SC encerrou o processo criminal contra o professor da Universidade Ashoka Notícias da Índia

A Suprema Corte anulou na segunda-feira o processo criminal contra o professor da Universidade Ashoka, Ali Khan Mahmudabad, por causa de suas postagens nas redes sociais sobre a Operação Sindoor, depois que o governo de Haryana concordou com a proposta do tribunal de rejeitar sua acusação como um “ato único de magnanimidade”.

O SC encerrou o processo criminal contra o professor da Universidade Ashoka

Uma bancada do Chefe de Justiça da Índia (CJI) Surya Kant e do Juiz Joimalya Bagchi registraram o apelo do estado e ordenaram que o caso contra Mahmudabad fosse encerrado, acreditando que ele agiria com prudência no futuro.

“Muito graciosamente, o Estado, como um ato único de magnanimidade, decidiu não sancionar a acusação. Assim, os processos pendentes perante o Magistrado Judicial de Primeira Classe, Sonepat, onde a folha de acusação já foi apresentada, são instruídos a serem encerrados por falta de acusação”, disse a ordem.

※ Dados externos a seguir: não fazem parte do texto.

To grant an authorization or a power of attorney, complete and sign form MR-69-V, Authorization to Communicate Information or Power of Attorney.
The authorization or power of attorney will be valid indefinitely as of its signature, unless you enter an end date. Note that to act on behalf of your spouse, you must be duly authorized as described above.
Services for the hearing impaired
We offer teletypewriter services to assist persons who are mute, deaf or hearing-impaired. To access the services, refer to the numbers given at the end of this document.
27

A acusação contra o professor foi apresentada em agosto de 2025 ao abrigo de várias disposições do Bharatiya Nyaya Sanhita (BNS) relativas a atos que ameaçam a unidade, a soberania e a integridade da Índia.

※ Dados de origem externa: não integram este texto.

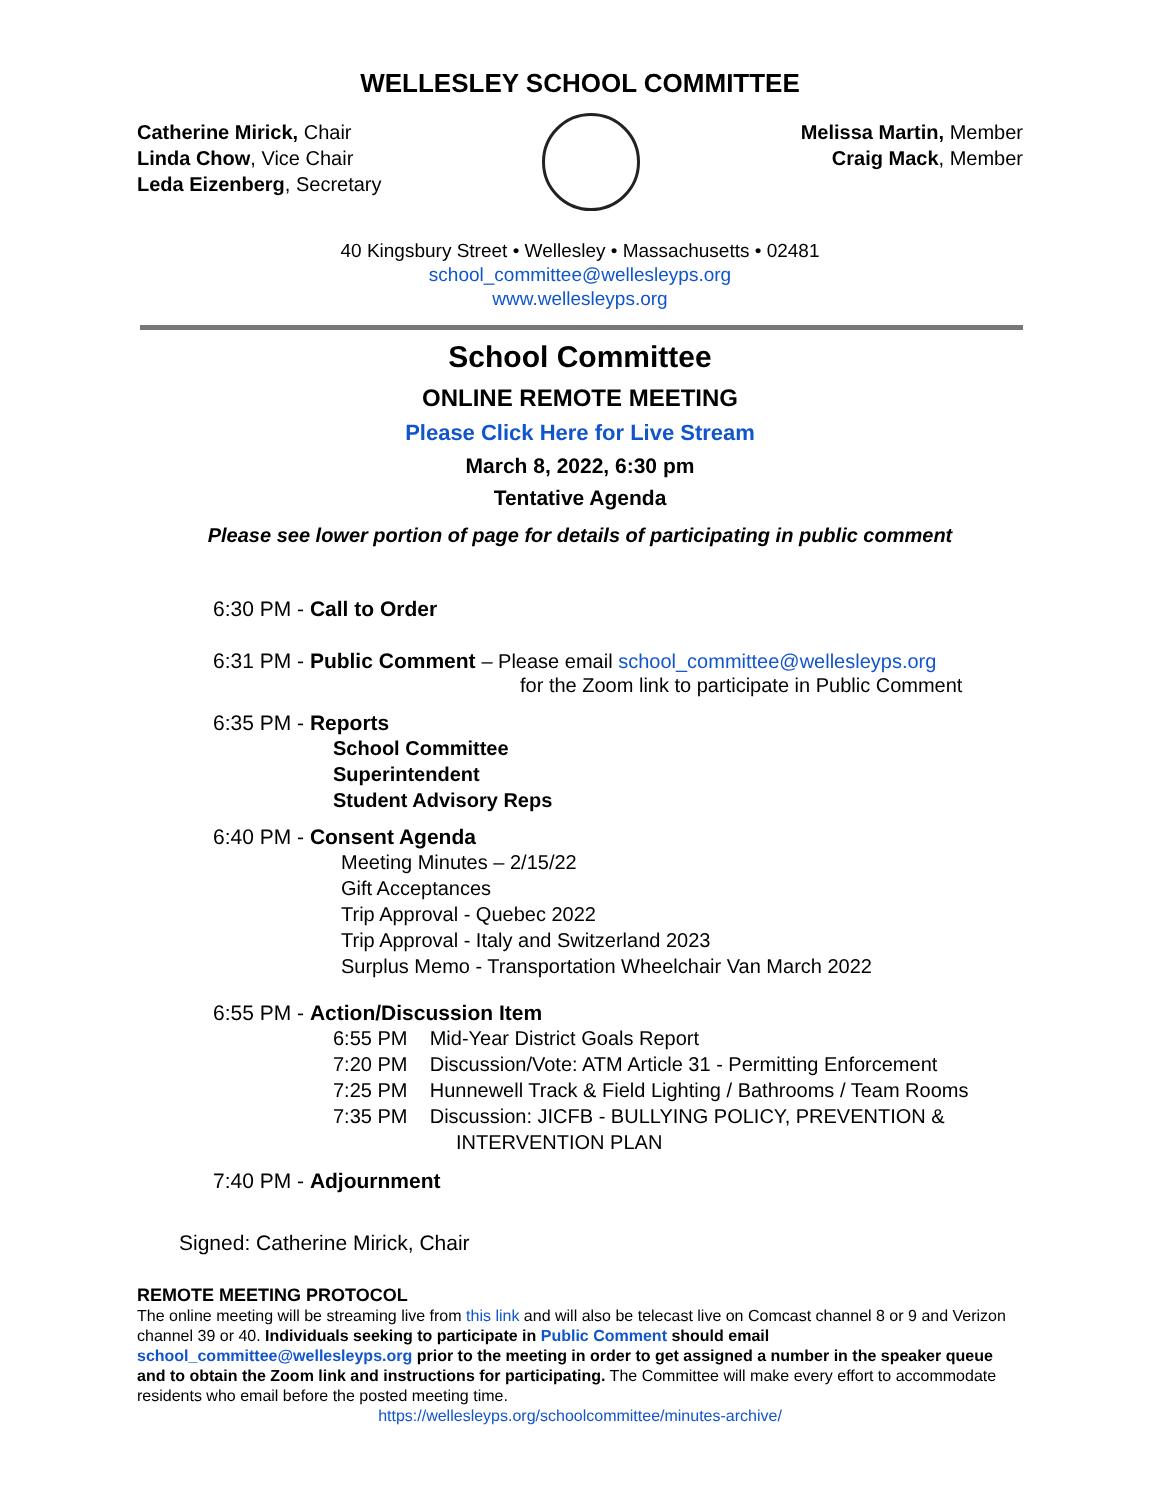WELLESLEY SCHOOL COMMITTEE
Catherine Mirick, Chair
Linda Chow, Vice Chair
Leda Eizenberg, Secretary
Melissa Martin, Member
Craig Mack, Member
40 Kingsbury Street • Wellesley • Massachusetts • 02481
school_committee@wellesleyps.org
www.wellesleyps.org
School Committee
ONLINE REMOTE MEETING
Please Click Here for Live Stream
March 8, 2022, 6:30 pm
Tentative Agenda
Please see lower portion of page for details of participating in public comment
6:30 PM - Call to Order
6:31 PM - Public Comment – Please email school_committee@wellesleyps.org
for the Zoom link to participate in Public Comment
6:35 PM - Reports
School Committee
Superintendent
Student Advisory Reps
6:40 PM - Consent Agenda
Meeting Minutes – 2/15/22
Gift Acceptances
Trip Approval - Quebec 2022
Trip Approval - Italy and Switzerland 2023
Surplus Memo - Transportation Wheelchair Van March 2022
6:55 PM - Action/Discussion Item
6:55 PM Mid-Year District Goals Report
7:20 PM Discussion/Vote: ATM Article 31 - Permitting Enforcement
7:25 PM Hunnewell Track & Field Lighting / Bathrooms / Team Rooms
7:35 PM Discussion: JICFB - BULLYING POLICY, PREVENTION &
INTERVENTION PLAN
7:40 PM - Adjournment
Signed: Catherine Mirick, Chair
REMOTE MEETING PROTOCOL
The online meeting will be streaming live from this link and will also be telecast live on Comcast channel 8 or 9 and Verizon channel 39 or 40. Individuals seeking to participate in Public Comment should email school_committee@wellesleyps.org prior to the meeting in order to get assigned a number in the speaker queue and to obtain the Zoom link and instructions for participating. The Committee will make every effort to accommodate residents who email before the posted meeting time.
https://wellesleyps.org/schoolcommittee/minutes-archive/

“Este caso está agora encerrado. Como um ato único de generosidade, o estado decidiu renunciar às sanções”, disse o Procurador-Geral Adicional (ASG) SV Raju, falando em nome do governo de Haryana.

O tribunal fez tal proposta em 6 de janeiro.

No entanto, o ASG instou o tribunal a emitir uma ordem para impedir que o demandante se envolvesse em tal conduta no futuro.

Na sua decisão, o tribunal observou: “Não temos motivos para duvidar que o demandante, um professor altamente qualificado e especialista na área, agirá com prudência no futuro”.

O advogado do professor, o advogado sênior Siddharth Luthra, pediu ao tribunal que também devolvesse o passaporte, que está guardado no tribunal de primeira instância.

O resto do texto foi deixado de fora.